Aujourd’hui je vous parle de “Mexican gothic” de Silvia Moreno-Garcia, édité chez Bragelonne. Dans ma pile depuis quelques mois, il me tardait de trouver le bon moment pour le lire.

Noemi Tabaoda, une jeune mondaine aimant les soirées festives, se voit confier une mission par son père. Aller rendre visite à sa cousine Catalina qui vient de leur envoyer un courrier très alarmant. Celle-ci récemment mariée à Virgil Doyle parle d’empoisonnement et de fantômes, elle semble plus que perturbée. Noemi se rend donc à High Place, fief de la famille Doyle où l’accueil qu’elle reçoit est plutôt hostile. Les habitants et la maison elle-même semblent cacher quelque chose

.Dans une ambiance plus que tendue, Silvia Moreno-Garcia nous propose un roman digne des romans gothiques du 19ème. Il y a du Bram Stoker, du Mary Shelley et même du Matthew Gregory Lewis (il faut lire “le moine”). Le style est peut-être moins habile ici mais l’auteure ne démérite pas avec cette histoire inquiétante et angoissante. Tous les ingrédients sont là pour que le lecteur n’ait pas envie de poser le livre. Il y a du rythme, de bons personnages, un peu d’humour et surtout une histoire horrible à souhait qui fonctionne hyper bien.

Une très belle surprise !

Fille de Camille Laurens

Aujourd’hui je vous parle de “Fille” de Camille Laurens, édité chez Gallimard.

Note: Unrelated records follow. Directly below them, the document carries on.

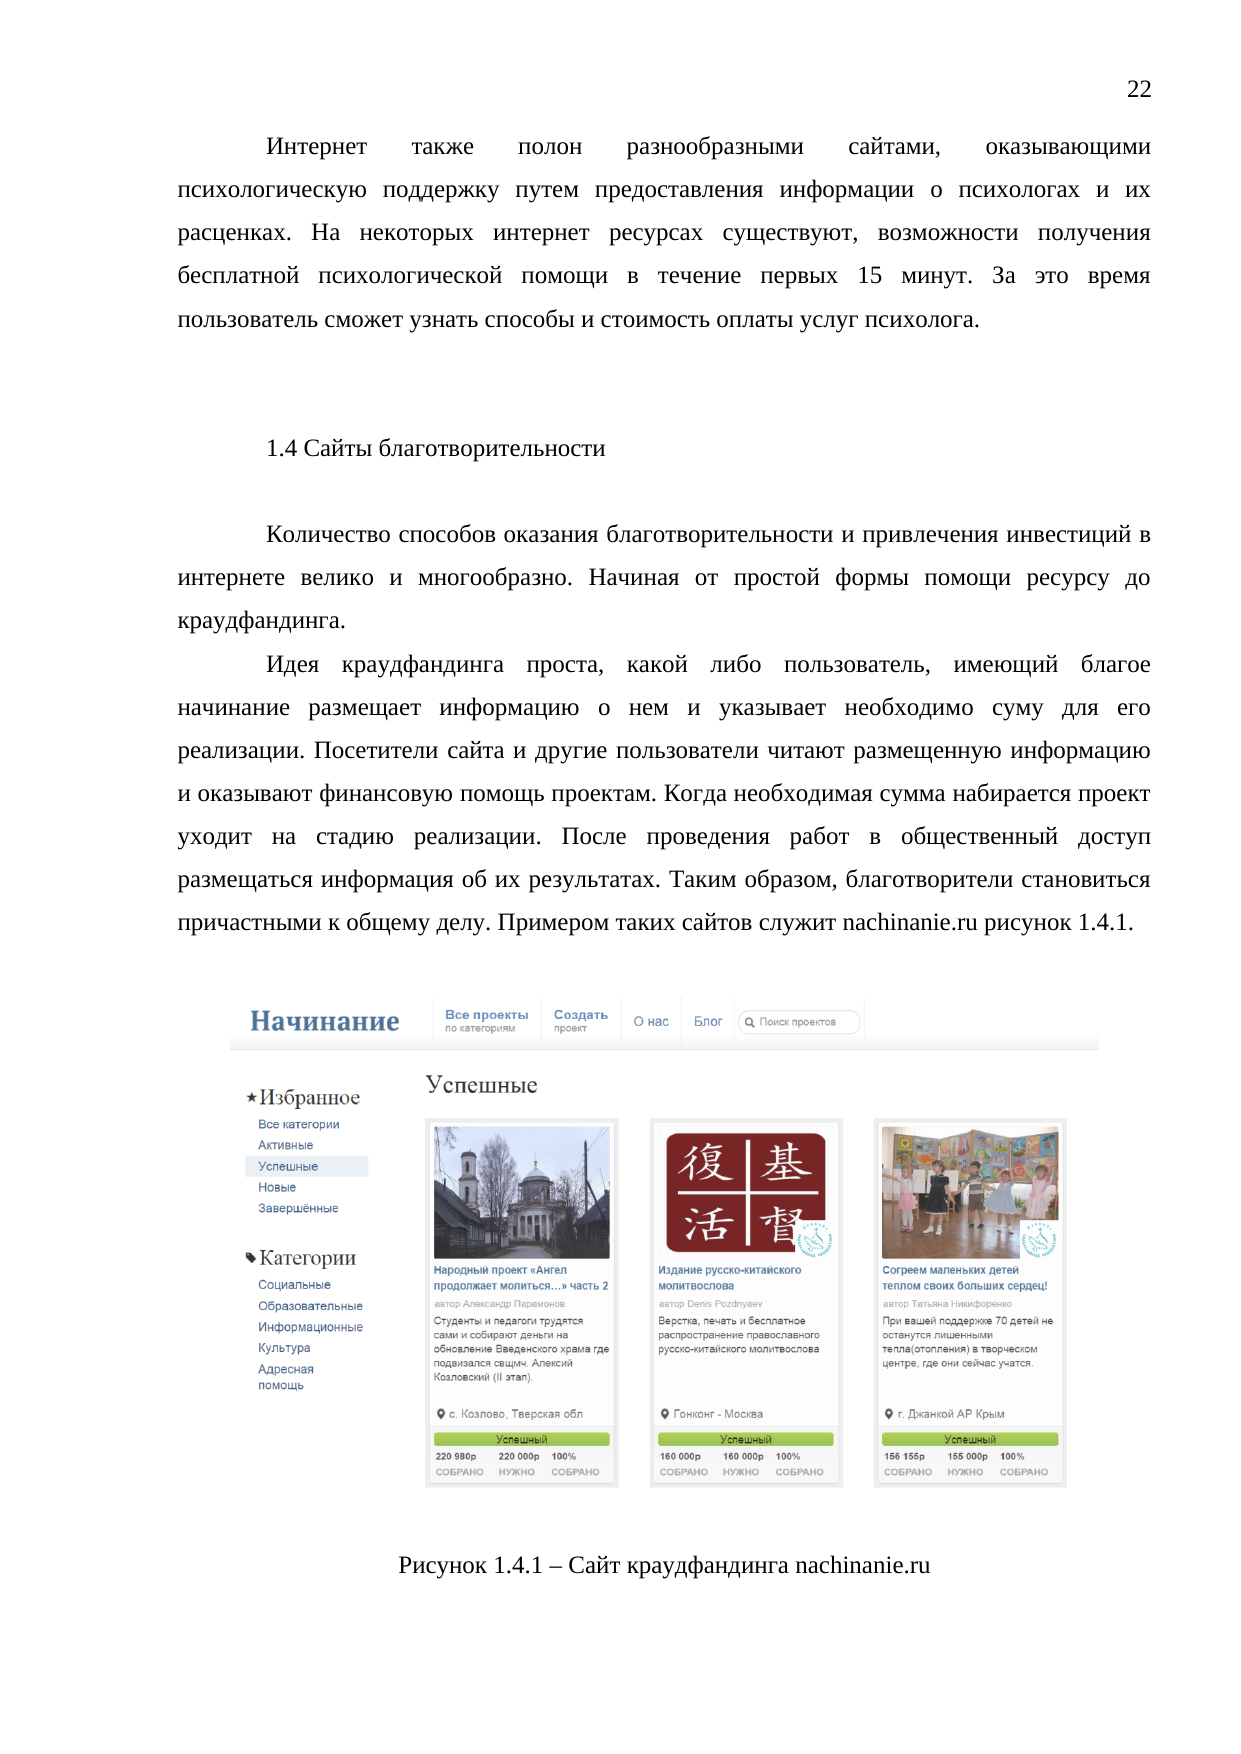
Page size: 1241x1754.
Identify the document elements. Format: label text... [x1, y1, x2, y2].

text Идея краудфандинга проста, какой либо пользователь, имеющий благое начинание размещает информацию о нем и указывает необходимо суму для его реализации. Посетители сайта и другие пользователи читают размещенную информацию и оказывают финансовую помощь проектам. Когда необходимая сумма набирается проект уходит на стадию реализации. После проведения работ в общественный доступ размещаться информация об их результатах. Таким образом, благотворители становиться причастными к общему делу. Примером таких сайтов служит nachinanie.ru рисунок 1.4.1. [177, 649, 1152, 936]
text Интернет также полон разнообразными сайтами, оказывающими психологическую поддержку путем предоставления информации о психологах и их расценках. На некоторых интернет ресурсах существуют, возможности получения бесплатной психологической помощи в течение первых 15 минут. За это время пользователь сможет узнать способы и стоимость оплаты услуг психолога. [177, 131, 1152, 332]
picture [230, 993, 1099, 1493]
text Количество способов оказания благотворительности и привлечения инвестиций в интернете велико и многообразно. Начиная от простой формы помощи ресурсу до краудфандинга. [177, 519, 1152, 634]
text 1.4 Сайты благотворительности [177, 433, 1152, 462]
text Рисунок 1.4.1 – Сайт краудфандинга nachinanie.ru [177, 1550, 1152, 1579]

J’ai ce livre depuis deux ans dans ma pile et j’avoue que j’hésitais à le lire par peur, que ça me touche trop ou que ça ne me plaise pas, je ne sais pas. J’ai senti que le moment était venu de l’ouvrir.

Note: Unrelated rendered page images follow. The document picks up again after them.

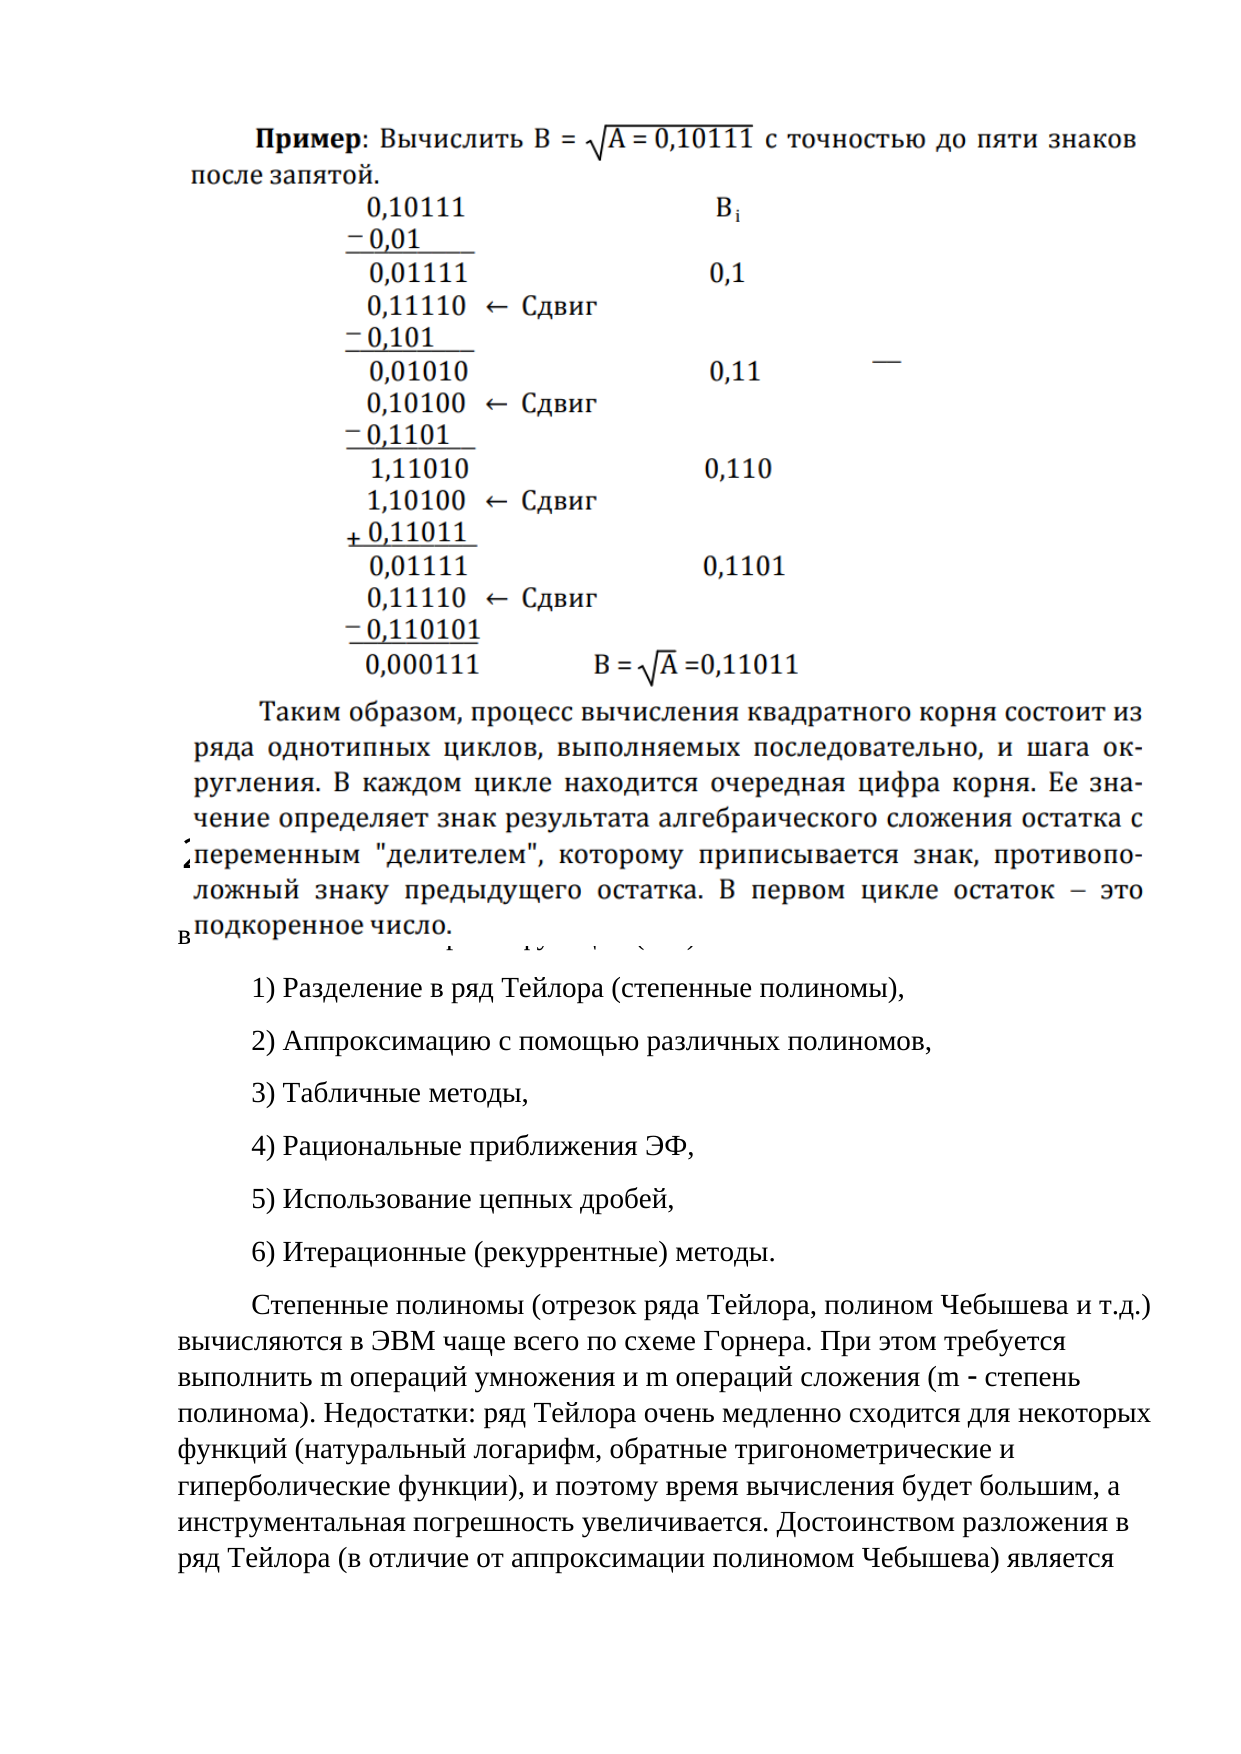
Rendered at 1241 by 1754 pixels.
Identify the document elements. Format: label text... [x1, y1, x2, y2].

text 5) Использование цепных дробей, [177, 1181, 1152, 1215]
text 4) Рациональные приближения ЭФ, [177, 1128, 1152, 1162]
picture [177, 118, 1152, 946]
text В цифровой вычислительной технике применяют следующие методы вычисления элементарных функций (ЭФ): [177, 881, 1152, 951]
text 6) Итерационные (рекуррентные) методы. [177, 1234, 1152, 1267]
text 1) Разделение в ряд Тейлора (степенные полиномы), [177, 970, 1152, 1003]
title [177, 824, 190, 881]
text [177, 1287, 1152, 1573]
text 2) Аппроксимацию с помощью различных полиномов, [177, 1023, 1152, 1056]
text 3) Табличные методы, [177, 1076, 1152, 1109]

Laurence nait à Rouen à la fin des années cinquante. C’est la deuxième fille de la famille. Quand on demande à son père s’il a des enfants, il répond “non, j’ai deux filles”. Je crois que tout est dit dans cette phrase. Le sujet du livre et la problématique terrible qui va étreindre Laurence toute sa vie.

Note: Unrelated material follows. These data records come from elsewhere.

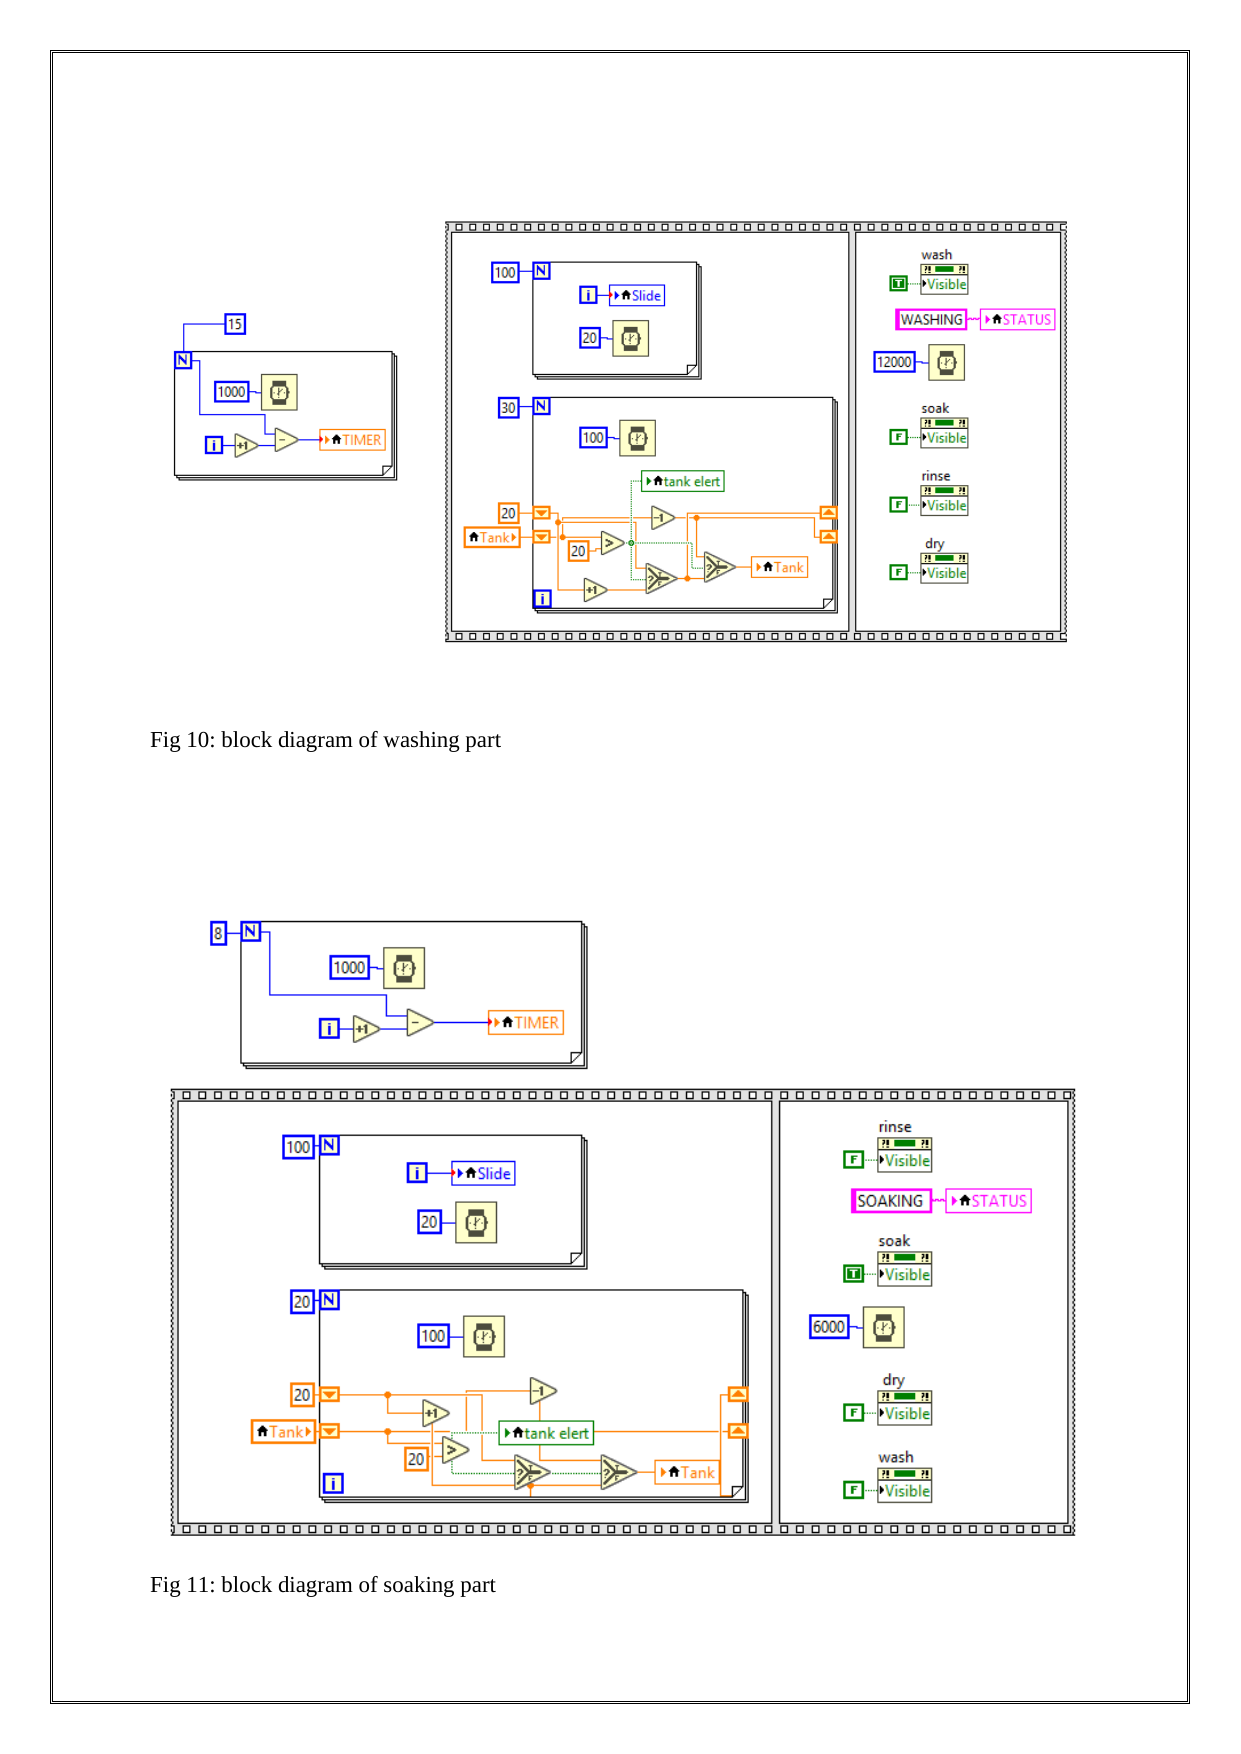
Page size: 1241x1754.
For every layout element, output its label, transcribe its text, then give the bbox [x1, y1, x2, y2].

text Fig 11: block diagram of soaking part [150, 1571, 1090, 1598]
text Fig 10: block diagram of washing part [150, 726, 1090, 753]
picture [150, 194, 1091, 664]
picture [150, 904, 1091, 1553]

Est-ce qu’on vaut moins quand on est une fille ? Comment peut-on se construire en sachant que nous n’étions pas désirés pour ce que nous sommes ? Et lorsque Laurence devient mère à son tour, que transmettre à cette fille à qui on donne la vie ?Avec une écriture sensible et très juste Camille Laurens aborde tous ces sujets qui, pour une femme, peuvent être terriblement violents. Sans tomber dans le féminisme, quelle femme n’a pas un jour subi une remarque sexiste ou déplacée du fait de son sexe ? J’ai été profondément touché par ce texte que j’ai trouvé d’une vérité dingue, comme l’impression d’ouvrir le journal intime de l’auteure et de me plonger dans son âme.

Ce livre touchera certainement plus les femmes que les hommes mais je conseille à ces messieurs de l’ouvrir, ils pourraient apprendre un ou deux trucs.

Dernier jour sur terre de David Vann

Aujourd’hui je vous parle de “Dernier jour sur terre” de David Vann. Ce n’est pas un livre récent, j’ai décidé d’essayer d’alléger ma pile à lire en exhumant des livres achetés il y a longtemps !

En 2008 dans une université américaine Steve Kazmierczak, 27 ans, tue cinq personnes et en blesse dix-huit autres avant de se donner la mort. David Vann revient sur cet évènement en essayant de comprendre ce qui pousse un jeune homme à commettre un tel acte.

L’auteur s’appuie sur la comparaison entre lui et le meurtrier. Après tout, lui aussi a été élevé au milieu des armes, il a appris à tirer extrêmement jeune, son père lui a montré comment abattre un cerf de sang-froid. Ce père, adulé, qui finit par se suicider une arme à la main. Alors pourquoi, lui, David Vann, s’en est sorti et pourquoi, Steve, a sombré dans une spirale qui l’a conduit à ce fameux 14 février 2008.

C’est un livre très intéressant avec un message fort en filigrane, sur la violence engendrée par la légalisation du port d’armes aux Etats-Unis. L’auteur met aussi en lumière le manque de suivi pour ceux qui ont des troubles psychologiques, en l’occurrence Steve, qui est livré à lui-même. Aurait-il commis ce crime si les bonnes personnes l’avaient accompagné ? Tant de questionnements qui ne justifient pas le geste mais tendent à l’expliquer.

Entre récit, témoignage et enquête, “dernier jour sur terre” est une plongée dans l’horreur mais aussi une critique acerbe de l’Amérique d’aujourd’hui qui produit ses propres tueurs de masse.